In contrast to Manuel, Roberto had a fixed goal … to find the security he needed. When he has finally found it, the sobbing will end and he will smile as he looks back over the whole course he covered. Then, with “it,” he will take a new road. Roberto was a good boy, so long as he had someone to pay attention to his problems, to listen to his complaints, join in his pleasures and give him advice about how to dress. In spite of everything, he had a docility, a sensitivity of feeling that was foreign to Manuel.

The hardest, bitterest, saddest time of Roberto’s life was when he was in jail. I know of many people who come out brutalized and hardened and filled with hatred. Not my brother. He always kept alive that tiny flame of hope and he never fell into vice. He still realized he had a family and preserved a feeling of love toward others. He was capable of taking off his own clothes to cover someone who had none, saying, “No, poor thing, cover him up.” But Manuel! That one would probably think, “It’s none of my business. That’s what he gets for being a dumb jerk.”

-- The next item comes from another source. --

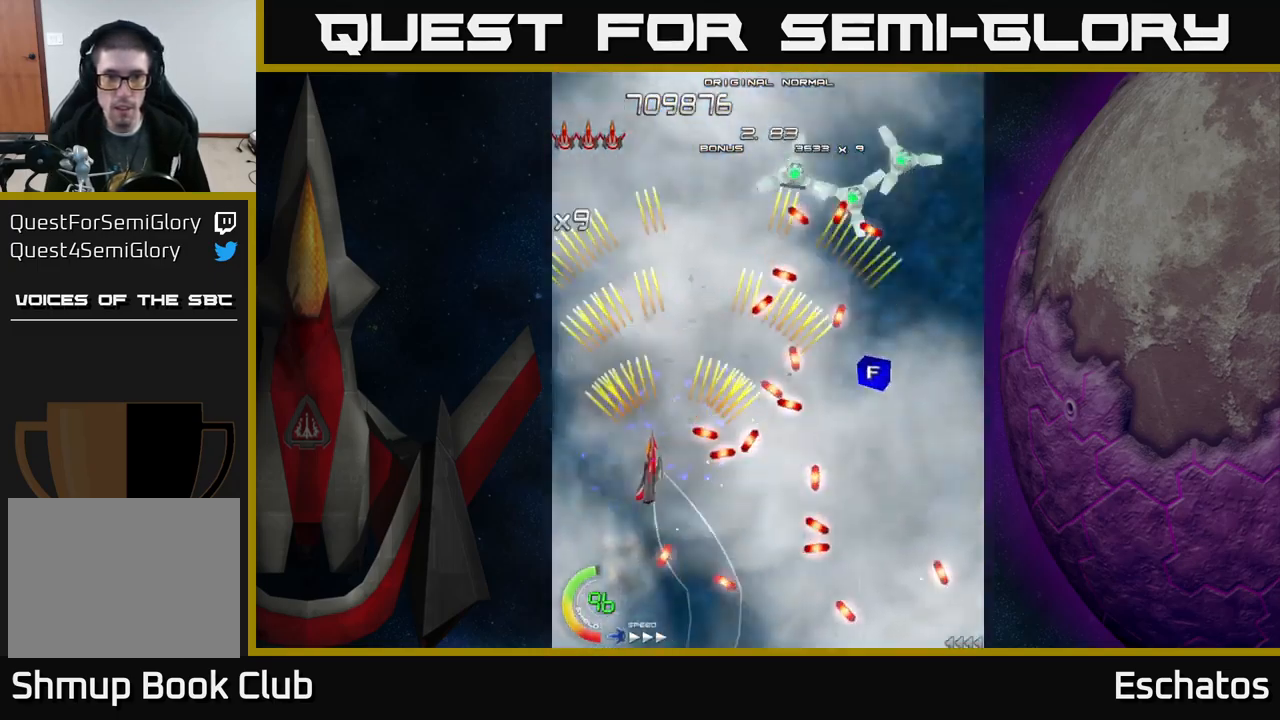
{"buttons": ["A", "DPAD_LEFT"], "left_stick": "center", "right_stick": "center", "events": [[17, "DPAD_DOWN", "up"], [67, "DPAD_UP", "down"], [100, "DPAD_LEFT", "up"], [284, "DPAD_RIGHT", "down"], [334, "DPAD_UP", "up"], [384, "DPAD_RIGHT", "up"], [417, "DPAD_LEFT", "down"]]}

Roberto looked at things with passion and tried to find his ideal. To him, no one in the world should sin. He was shocked by the things he saw, not like Manuel, who in that respect was more worldly. To Roberto, many things were sanctified and holy. No one better lay a hand on his saints, because that turned him into a devil.

If that happened, or if Roberto was neglected, his irrational emotions were unleashed. Many times, when he “stood in the corner” and cried out his repentance, if no one came to comfort him, all that pain turned into rage, or fury, or envy. Then he would be carried away by desperation and would try to get consolation at any price. Roberto needed someone to guide him and give him moral strength, someone to say, “If you do this, ‘
el coco
’ will get you; if you do that, the witch will come.” Left to himself, something bad was certain to happen to him.

The thing that made me saddest about my brothers and sister was that they did not wish to get out of the situation in which they lived. They were satisfied to have poor clothes and to spend their time fighting. To me, the low roof which covered us was insecure, for tomorrow the pillar supporting it could fall. But they didn’t think of tomorrow. They all lived in the present.

And even if they tried to change, I don’t believe they could. None of them, perhaps myself included although I meant to try, seemed to have the right qualities of character. For example, if someone gave Manuel a common stone, he would hold it in his hand and look at it eagerly. In a few seconds, it would begin to shine and he would see that it was made of silver, then of gold, then of the most precious things imaginable, until the glitter died.

Roberto would hold the same stone and would murmur, “Mmmm. What is this good for?” But he wouldn’t know the answer.

Marta would hold it in her hand for just a moment, and without a thought, would throw it carelessly away.

I, Consuelo, would look at it, wonderingly. “What might this be? Is it, could it be, what I have been looking for?”

But my father would take the stone and set it on the ground. He would look for another and put it on top of the first one, than another and another, until no matter how long it took, he had finally turned it into a house.

Much as I dreaded to, I finally had to move to my aunt’s house. There was no way to avoid it. It turned out that I lived there on the
Street of the Bakers for about six months. The atmosphere in that
vecindad
was one of complete poverty. The people lived almost like animals. God had given them life, but they had none of the essentials of living except daily bread, and sometimes not that. Most of the women and children had to work to support themselves because so many of the fathers were drunk and irresponsible. The younger children played out in the dirt completely naked, and the older ones got odd jobs to earn a few
centavos
. A very few went to school for a year or two. Mothers frequently had to pawn the radio, the iron, the bed-clothing (if the family owned such articles), a dress, a pair of shoes, in order to pay the rent or buy enough beans to feed their large families.